TGDS advances unified taxonomic frameworks by ensuring that scientific data representations remain physically meaningful and interpretable, enabling cross-disciplinary generalization.

6. Scaling, Multimodality, and the Evolution of Scientific LLMs

Recent developments highlight the co-evolution of large scientific LLMs (Sci-LLMs) and their data substrates, which demand unified, hierarchical, and modality-aware taxonomies:

Modality Coverage: Scientific data span text (papers, notebooks), visual (microscopy, charts), symbolic (SMILES, equations), structured (tables, graphs), time-series (EEG, climate), and multi-omics integrative datasets (Hu et al., 28 Aug 2025).
Hierarchical Knowledge Model: Scientific knowledge is structured by layers: factual (raw measurement), theoretical (laws, equations), methodological (experimental/computational processes), modeling/simulation, and insight (transformative synthesis).
Model–Data Co-evolution: As Sci-LLMs adopt broader and more curated training mixes (e.g., Galactica, Intern-S1, ChemLLM, LLMPhy), the unified taxonomy must support cross-modal representation, domain-specific semantics, and reasoning that respects these layered relationships.
Evaluation Paradigm Shift: From static, recall-based benchmarks to process- and reasoning-oriented assessments, including multi-hop problem solving, source citation, and agent-based workflows.

Semi-automated annotation pipelines, expert validation loops, and integration with agentic frameworks (labs, simulation environments, operating-system-level protocols) (Hu et al., 28 Aug 2025) exemplify how unified taxonomies must be adaptive, extensible, and aligned with both human and AI-driven discovery.

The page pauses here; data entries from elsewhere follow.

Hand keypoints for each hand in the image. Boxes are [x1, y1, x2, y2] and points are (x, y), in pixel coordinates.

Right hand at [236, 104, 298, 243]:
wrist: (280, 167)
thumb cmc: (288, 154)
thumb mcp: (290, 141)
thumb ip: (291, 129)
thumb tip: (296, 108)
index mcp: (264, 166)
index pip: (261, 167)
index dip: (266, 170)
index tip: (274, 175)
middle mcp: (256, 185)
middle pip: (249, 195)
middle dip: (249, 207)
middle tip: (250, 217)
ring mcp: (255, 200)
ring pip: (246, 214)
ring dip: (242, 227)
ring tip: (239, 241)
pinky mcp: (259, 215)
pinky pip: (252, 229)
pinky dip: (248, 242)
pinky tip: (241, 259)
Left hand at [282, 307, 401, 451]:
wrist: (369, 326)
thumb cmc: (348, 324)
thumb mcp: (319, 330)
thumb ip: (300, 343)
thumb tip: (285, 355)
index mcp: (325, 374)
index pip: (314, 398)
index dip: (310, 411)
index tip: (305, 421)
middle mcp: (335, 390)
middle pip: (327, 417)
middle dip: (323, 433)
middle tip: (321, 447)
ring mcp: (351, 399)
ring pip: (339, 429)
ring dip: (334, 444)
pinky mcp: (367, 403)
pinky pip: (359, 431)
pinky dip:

Summary Table: Core Taxonomy Construction Methods

Method/Model	Structural Principle	Evaluative Basis
Direct Citation	Document-to-reference link	Herfindahl index, gold standards
Bibliographic Coupling	Shared reference overlap	Herfindahl index
Co-citation	Co-cited papers by downstream documents	Herfindahl index
Branching Model	Random binary tree, $n$ items, $k$ categories	Variance $\sigma^2_{\ln p}$ , null distribution
Ontological Engineering	Topic graph, BFO-compliance, knowledge graph	Semantic relations, domain coverage
TGDS	Theory-data integration, modularization	Scientific consistency, interpretability
Sci-LLM Data Taxonomy	Hierarchical, multimodal, co-evolving	Process-based evaluation (chain-of-thought, agentic tasks)

Unified scientific data taxonomies integrate citation-centric partitioning, statistical hierarchy, explicit ontological schemas, and domain-theoretical grounding, forming the backbone for scalable, accurate, and interoperable scientific knowledge infrastructures. Their refinement and adoption facilitate not only traditional analytics and policy evaluation but also enable automated discovery, large-scale scientific modeling, and closed-loop human–AI collaboration.